Anos mais tarde, Rosa voltaria a sua cidade natal, dando início a sua trajetória profissional – ingressou no serviço público estadual como pediatra nos anos 40. Seu trabalho foi marcado não só pela assistência às enfermidades das crianças, mas também na orientação de ações preventivas, como a importância da higiene, vacinação e aleitamento materno. Rompeu estigmas, quebrou padrões: e foi a primeira médica do Piauí.
Oficina dona Dirce
Em janeiro de 1910, instalava-se no Piauí a primeira escola de educação profissional federal, na capital Teresina. Durante muitas décadas a escola não admitia estudantes mulheres – um corpo discente estritamente masculino foi irrompido por Maria Dirce de Oliveira nos anos 1970 – época em que ingressou como a primeira mulher no curso de eletrônica da Escola Técnica Federal do Piauí.
Diferente das mulheres de elite, Dirce pertencia a uma família de classe média baixa, população excluída do processo educacional. Sempre inseriu-se em vagas de empregos que não exigiam muitas qualificações. Seu ingresso na Escola Técnica (Hoje, Instituto Federal do Piauí, o IFPI), reflete a organização patriarcal da época. Mas seu acesso ao estudo profissionalizante é oriunda de uma história triste.
Dona Dirce, como ficou conhecida, perdeu o marido vitima de um choque elétrico na oficina de rolamento de motores que mantinha. Era dali que ele tirava o sustento da família e Dirce se viu viúva, herdeira da oficina e com dois filhos para criar.

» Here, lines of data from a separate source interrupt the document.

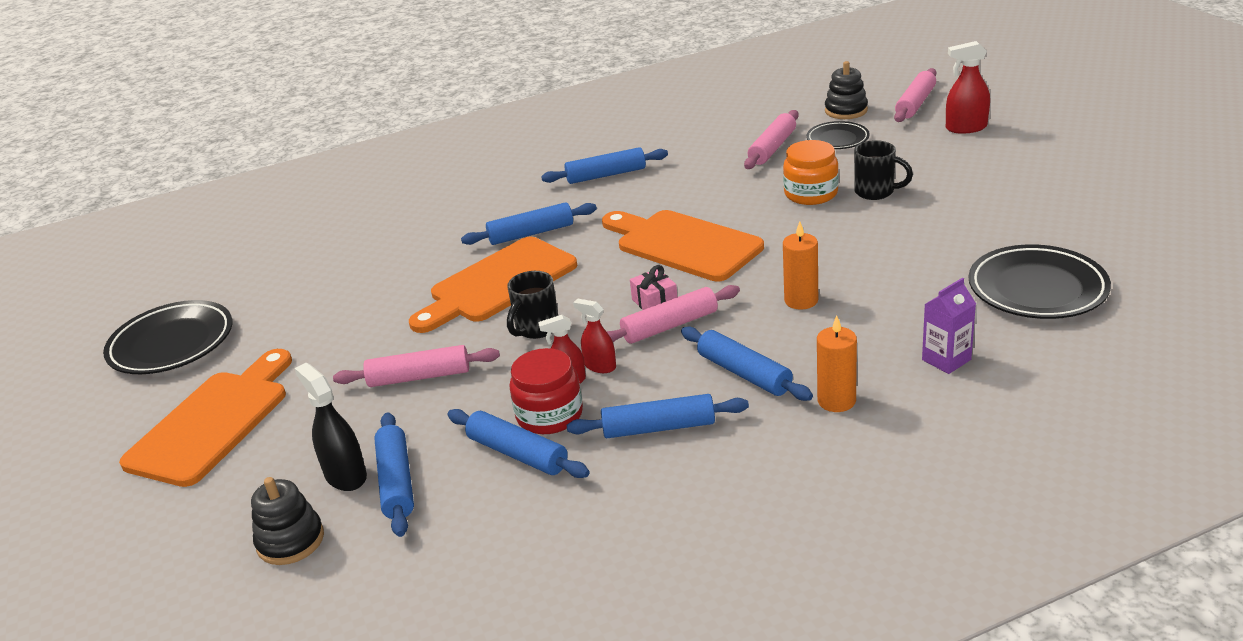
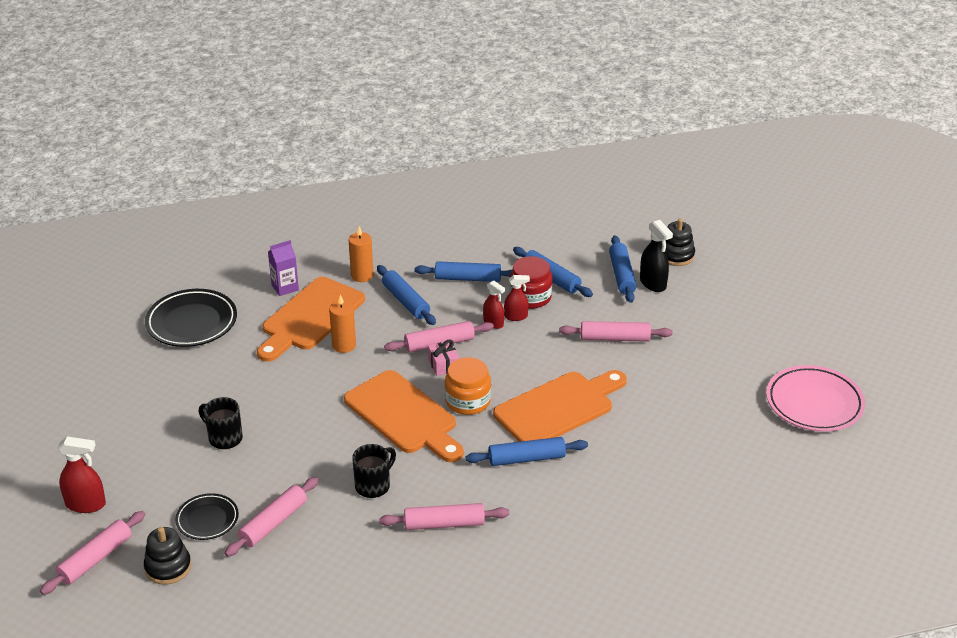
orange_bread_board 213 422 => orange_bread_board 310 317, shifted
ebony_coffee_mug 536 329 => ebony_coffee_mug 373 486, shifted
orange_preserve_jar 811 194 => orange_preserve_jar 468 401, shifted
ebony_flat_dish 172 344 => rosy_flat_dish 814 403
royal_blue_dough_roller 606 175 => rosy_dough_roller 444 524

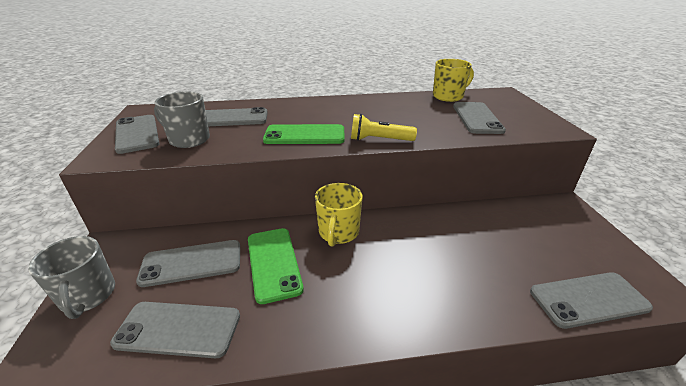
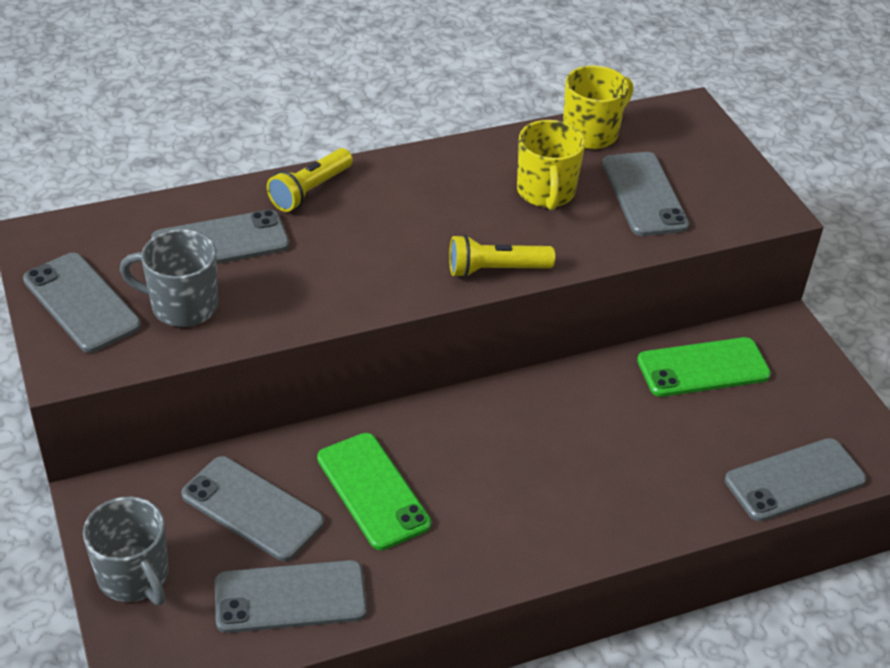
nothing => golden_torch 310 191
leaf-green_phone 304 135 => leaf-green_phone 703 368, shifted
golden_coffee_mug 338 233 => golden_coffee_mug 546 193, shifted
gray_phone 191 263 => gray_phone 252 509, 60 degrees clockwise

Após a tragédia, Dirce pensou em se qualificar e dar continuidade ao trabalho na oficina. Decide ir à direção da Escola Técnica e solicitar sua matrícula no curso de Eletrotécnica. Os documentos oficiais da instituição, dão conta de que Dona Dirce realizou os exames exigidos para ingresso no curso e, em 1970, passou a ser a primeira estudante mulher do instituto.
Mulher eleita
Vanguardista, como muitos a intitulavam, Josefina Ferreira Costa nascida no município de São Raimundo Nonato, desbravou campos nunca antes desbravados por mulheres no estado. Josefina foi a primeira mulher a se tornar deputada estadual na história do Piauí – e a segunda do Brasil.
No dia 22 de abril de 1970 foi eleita com 6.335 votos, pelo partido Arena. Cumpriu seu mandato na Assembleia Legislativa de 1971 a 1974. Josefina, assim como muitas mulheres, dividia as funções parlamentares com os papéis impostos pela sociedade: ser uma boa mãe e esposa. Ao final do primeiro mandato e, a pedido do marido, não disputou outras eleições.
Atualmente aos 94 anos, Josefina vive na cidade de São João do Piauí. Lúcida, entende e se orgulha da importância de ter sido pioneira na representatividade política das mulheres no Piauí. Em 2017, aos 89 anos, mesmo não sendo mais obrigada a votar, Josefina Ferreira fez questão de realizar o recadastramento biométrico na Justiça Eleitoral, afim de evitar o cancelamento do seu título de eleitora. Foi às urnas como exemplo e fez valer a importância da conquista do voto feminino.